Contrary to NT-pro BNP measurement, which is already an established gold standard for HF, soluble ST2 as a biomarker has been less investigated. Just as with other novel biomarkers, such as mid-regional pro-atrial natriuretic peptide (MR-proANP) and galectin-3, which are promising diagnostic and prognostic biomarkers beyond established natriuretic peptides, the role of soluble ST2 in the clinical care of patients is yet to be established beyond any doubt. It is very encouraging to note that, as suggested by Ojji and co-workers, soluble ST2 can help differentiate HT, HTLVH and HTHF, as well as concentric LVH from normal LV geometry.
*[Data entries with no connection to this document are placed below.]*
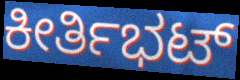
ಕೀರ್ತಿಭಟ್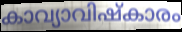
കാവ്യാവിഷ്കാരം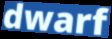
dwarfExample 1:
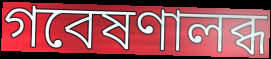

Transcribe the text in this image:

গবেষণালব্ধ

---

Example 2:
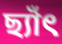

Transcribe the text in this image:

ছ্যাঁৎ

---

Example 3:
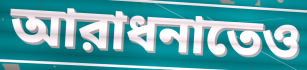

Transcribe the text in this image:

আরাধনাতেও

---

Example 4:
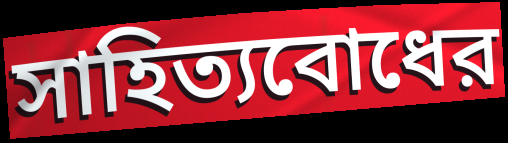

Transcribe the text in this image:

সাহিত্যবোধের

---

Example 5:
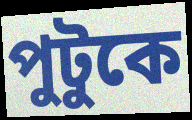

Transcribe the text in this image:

পুটুকে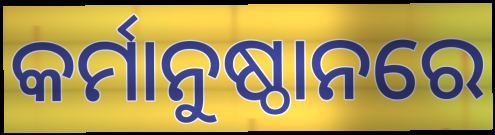
କର୍ମାନୁଷ୍ଠାନରେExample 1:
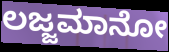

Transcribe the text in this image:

ಲಜ್ಜಮಾನೋ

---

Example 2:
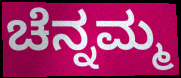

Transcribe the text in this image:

ಚೆನ್ನಮ್ಮ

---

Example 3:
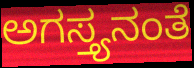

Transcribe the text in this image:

ಅಗಸ್ತ್ಯನಂತೆ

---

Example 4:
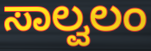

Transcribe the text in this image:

ಸಾಲ್ವಲಂ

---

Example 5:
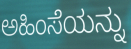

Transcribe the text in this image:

ಅಹಿಂಸೆಯನ್ನುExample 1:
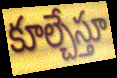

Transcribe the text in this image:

కూల్చేస్తూ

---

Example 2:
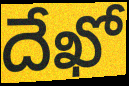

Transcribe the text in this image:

దేఖో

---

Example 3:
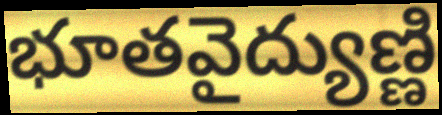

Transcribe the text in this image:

భూతవైద్యుణ్ణి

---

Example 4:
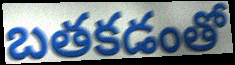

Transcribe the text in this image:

బతకడంతో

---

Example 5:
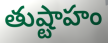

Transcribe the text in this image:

తుష్టాహం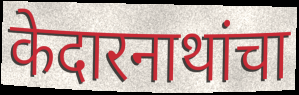
केदारनाथांचा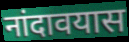
नांदावयासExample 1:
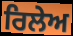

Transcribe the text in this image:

ਰਿਲੇਅ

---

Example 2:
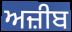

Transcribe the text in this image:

ਅਜ਼ੀਬ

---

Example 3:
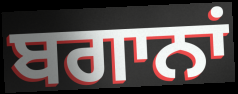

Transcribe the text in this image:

ਬਗਾਨਾਂ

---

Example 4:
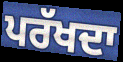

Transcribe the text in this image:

ਪਰੱਖਦਾ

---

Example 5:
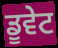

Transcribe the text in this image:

ਡੂਵੇਟ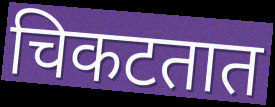
चिकटतातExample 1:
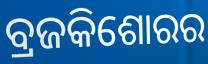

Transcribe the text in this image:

ବ୍ରଜକିଶୋରର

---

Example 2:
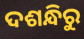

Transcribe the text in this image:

ଦଶନ୍ଧିରୁ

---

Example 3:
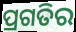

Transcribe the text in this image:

ପ୍ରଗତିର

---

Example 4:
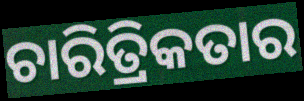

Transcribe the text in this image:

ଚାରିତ୍ରିକତାର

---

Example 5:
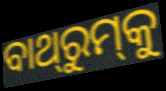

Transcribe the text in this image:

ବାଥ୍‌ରୁମ୍‌କୁ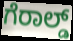
ಗೆರಾಲ್ಡ್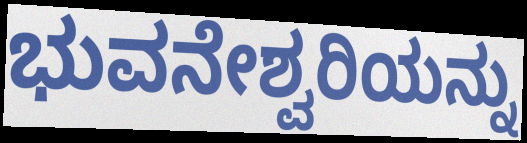
ಭುವನೇಶ್ವರಿಯನ್ನು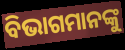
ବିଭାଗମାନଙ୍କୁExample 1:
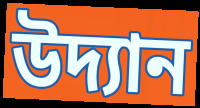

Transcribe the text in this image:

উদ্যান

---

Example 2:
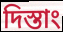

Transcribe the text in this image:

দিস্তাং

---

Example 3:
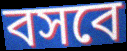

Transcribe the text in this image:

বসবে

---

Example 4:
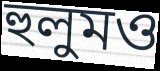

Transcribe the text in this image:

হুলুমও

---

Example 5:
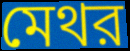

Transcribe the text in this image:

মেথর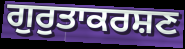
ਗੁਰੁਤਾਕਰਸ਼ਣ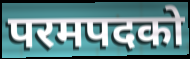
परमपदको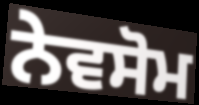
ਨੇਵਸੋਮ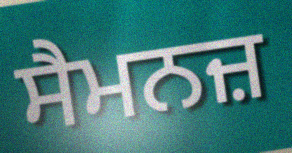
ਸੈਮਨਜ਼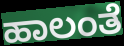
ಹಾಲಂತೆ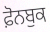
ਫ਼ੋਨਬੁਕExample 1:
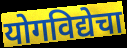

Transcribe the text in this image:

योगविद्येचा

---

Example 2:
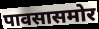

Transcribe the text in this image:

पावसासमोर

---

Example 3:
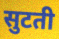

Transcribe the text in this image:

सुटती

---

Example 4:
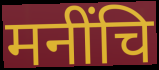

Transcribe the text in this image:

मनींचि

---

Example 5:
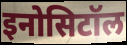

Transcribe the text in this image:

इनोसिटॉलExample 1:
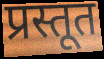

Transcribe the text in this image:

प्रस्तूत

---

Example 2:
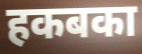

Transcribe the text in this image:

हकबका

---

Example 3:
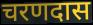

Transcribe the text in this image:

चरणदास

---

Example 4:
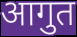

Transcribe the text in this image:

आगुत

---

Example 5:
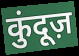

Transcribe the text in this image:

कुंदूज़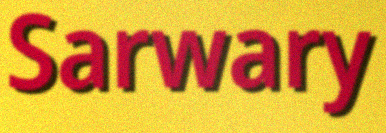
SarwaryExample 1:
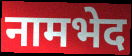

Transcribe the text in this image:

नामभेद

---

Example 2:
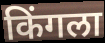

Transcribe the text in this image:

किंगला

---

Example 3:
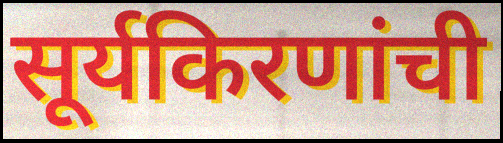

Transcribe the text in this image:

सूर्यकिरणांची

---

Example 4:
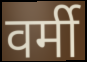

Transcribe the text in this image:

वर्मी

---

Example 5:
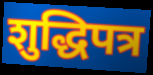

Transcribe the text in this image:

शुद्धिपत्र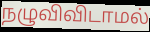
நழுவிவிடாமல்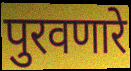
पुरवणारेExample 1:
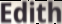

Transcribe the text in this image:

Edith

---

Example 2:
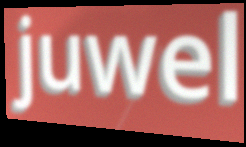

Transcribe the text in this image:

juwel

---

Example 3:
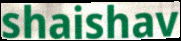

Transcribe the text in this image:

shaishav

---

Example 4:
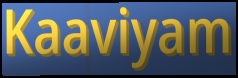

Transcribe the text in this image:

Kaaviyam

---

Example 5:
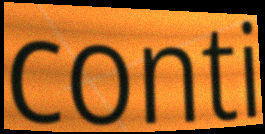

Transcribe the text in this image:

conti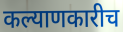
कल्याणकारीच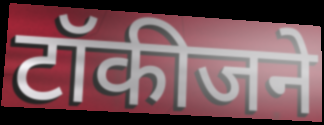
टॉकीजने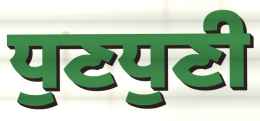
ਧੁਣਧੁਣੀ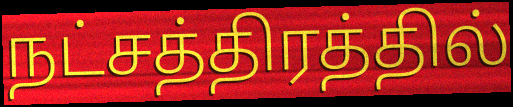
நட்சத்திரத்தில்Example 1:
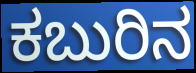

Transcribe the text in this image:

ಕಬುರಿನ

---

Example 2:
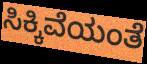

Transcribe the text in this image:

ಸಿಕ್ಕಿವೆಯಂತೆ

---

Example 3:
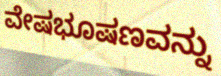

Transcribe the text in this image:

ವೇಷಭೂಷಣವನ್ನು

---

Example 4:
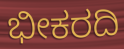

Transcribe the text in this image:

ಭೀಕರದಿ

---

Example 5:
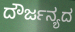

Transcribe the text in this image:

ದೌರ್ಜನ್ಯದ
The relevance of these three studies by Ojji and co-workers in this particular context should however not completely overshadow the shortcomings. First, this was a single-centre study with a limited number of participants. Second, heart disease and especially heart failure in this population may have included cases of different severity and chronicity, especially ischaemic causes, which could limit the generalisability of their findings to all hypertensive patients. Finally, further research is required to determine the optimal cut-off points for diagnosis, the relevance of serial measurements, changes following treatment, and the prognostic role in Africans, before they can be widely recommended for clinical decision making.